* **What you are asked to do**:
Please copy the listing again, starting at the line containing "catalogue / barcode: US 1747957" and ending at the end of the listing, with "scientific name" changed to "taxon name" and everything else left as it is.

[START OF Material for this task]

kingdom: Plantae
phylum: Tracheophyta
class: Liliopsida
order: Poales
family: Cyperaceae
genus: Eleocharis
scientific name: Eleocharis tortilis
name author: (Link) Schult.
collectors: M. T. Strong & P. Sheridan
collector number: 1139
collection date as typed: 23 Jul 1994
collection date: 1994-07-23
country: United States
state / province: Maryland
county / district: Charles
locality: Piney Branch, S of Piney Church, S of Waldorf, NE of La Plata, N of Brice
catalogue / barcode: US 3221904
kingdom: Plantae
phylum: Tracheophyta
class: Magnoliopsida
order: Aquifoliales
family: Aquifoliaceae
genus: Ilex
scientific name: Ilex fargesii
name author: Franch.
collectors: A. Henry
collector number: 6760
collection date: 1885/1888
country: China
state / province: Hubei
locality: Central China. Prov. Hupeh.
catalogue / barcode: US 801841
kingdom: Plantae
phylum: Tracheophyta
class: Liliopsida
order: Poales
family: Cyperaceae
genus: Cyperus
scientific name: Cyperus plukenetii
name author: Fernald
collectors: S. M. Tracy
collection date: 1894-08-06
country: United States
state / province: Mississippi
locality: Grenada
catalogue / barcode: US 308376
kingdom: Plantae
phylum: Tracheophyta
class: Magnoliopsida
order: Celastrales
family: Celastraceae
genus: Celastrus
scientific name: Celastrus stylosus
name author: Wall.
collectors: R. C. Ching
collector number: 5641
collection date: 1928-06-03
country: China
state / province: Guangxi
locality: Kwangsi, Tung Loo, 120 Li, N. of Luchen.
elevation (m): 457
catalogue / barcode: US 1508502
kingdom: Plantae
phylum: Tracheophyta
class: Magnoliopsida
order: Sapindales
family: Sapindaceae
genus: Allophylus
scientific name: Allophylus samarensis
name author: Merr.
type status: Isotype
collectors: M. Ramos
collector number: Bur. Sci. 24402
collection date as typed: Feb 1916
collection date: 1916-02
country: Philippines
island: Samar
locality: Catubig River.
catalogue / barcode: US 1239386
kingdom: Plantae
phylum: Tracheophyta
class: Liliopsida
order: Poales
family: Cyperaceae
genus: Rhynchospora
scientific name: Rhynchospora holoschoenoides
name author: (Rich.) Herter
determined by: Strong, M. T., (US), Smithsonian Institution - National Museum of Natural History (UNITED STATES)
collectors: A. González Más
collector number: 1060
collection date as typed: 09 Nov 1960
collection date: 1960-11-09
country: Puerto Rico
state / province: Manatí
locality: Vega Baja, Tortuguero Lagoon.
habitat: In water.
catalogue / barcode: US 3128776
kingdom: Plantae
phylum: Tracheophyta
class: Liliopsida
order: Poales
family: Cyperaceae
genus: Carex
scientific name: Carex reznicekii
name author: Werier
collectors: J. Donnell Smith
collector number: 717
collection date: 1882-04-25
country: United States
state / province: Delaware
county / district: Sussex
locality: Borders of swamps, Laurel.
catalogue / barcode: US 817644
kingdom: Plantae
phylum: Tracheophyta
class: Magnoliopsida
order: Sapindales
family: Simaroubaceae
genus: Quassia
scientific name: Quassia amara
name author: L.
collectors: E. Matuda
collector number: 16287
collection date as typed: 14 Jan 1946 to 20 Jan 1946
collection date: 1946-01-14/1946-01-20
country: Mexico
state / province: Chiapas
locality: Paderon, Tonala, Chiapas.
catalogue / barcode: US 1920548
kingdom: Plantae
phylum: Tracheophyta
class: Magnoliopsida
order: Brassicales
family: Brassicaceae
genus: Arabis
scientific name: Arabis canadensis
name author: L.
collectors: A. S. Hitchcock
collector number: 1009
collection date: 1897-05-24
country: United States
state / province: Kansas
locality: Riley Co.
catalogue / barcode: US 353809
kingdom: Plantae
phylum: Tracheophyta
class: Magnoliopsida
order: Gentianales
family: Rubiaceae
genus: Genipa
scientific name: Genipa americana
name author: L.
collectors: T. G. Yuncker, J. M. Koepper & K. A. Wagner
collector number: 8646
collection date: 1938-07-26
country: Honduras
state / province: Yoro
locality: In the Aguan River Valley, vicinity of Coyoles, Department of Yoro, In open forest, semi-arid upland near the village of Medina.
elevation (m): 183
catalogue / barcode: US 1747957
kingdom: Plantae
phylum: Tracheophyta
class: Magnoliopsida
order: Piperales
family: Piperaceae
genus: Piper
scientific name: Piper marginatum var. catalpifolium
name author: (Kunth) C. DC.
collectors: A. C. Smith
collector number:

[END OF Material for this task]

* **Solution to this problem**:
catalogue / barcode: US 1747957
kingdom: Plantae
phylum: Tracheophyta
class: Magnoliopsida
order: Piperales
family: Piperaceae
genus: Piper
taxon name: Piper marginatum var. catalpifolium
name author: (Kunth) C. DC.
collectors: A. C. Smith
collector number:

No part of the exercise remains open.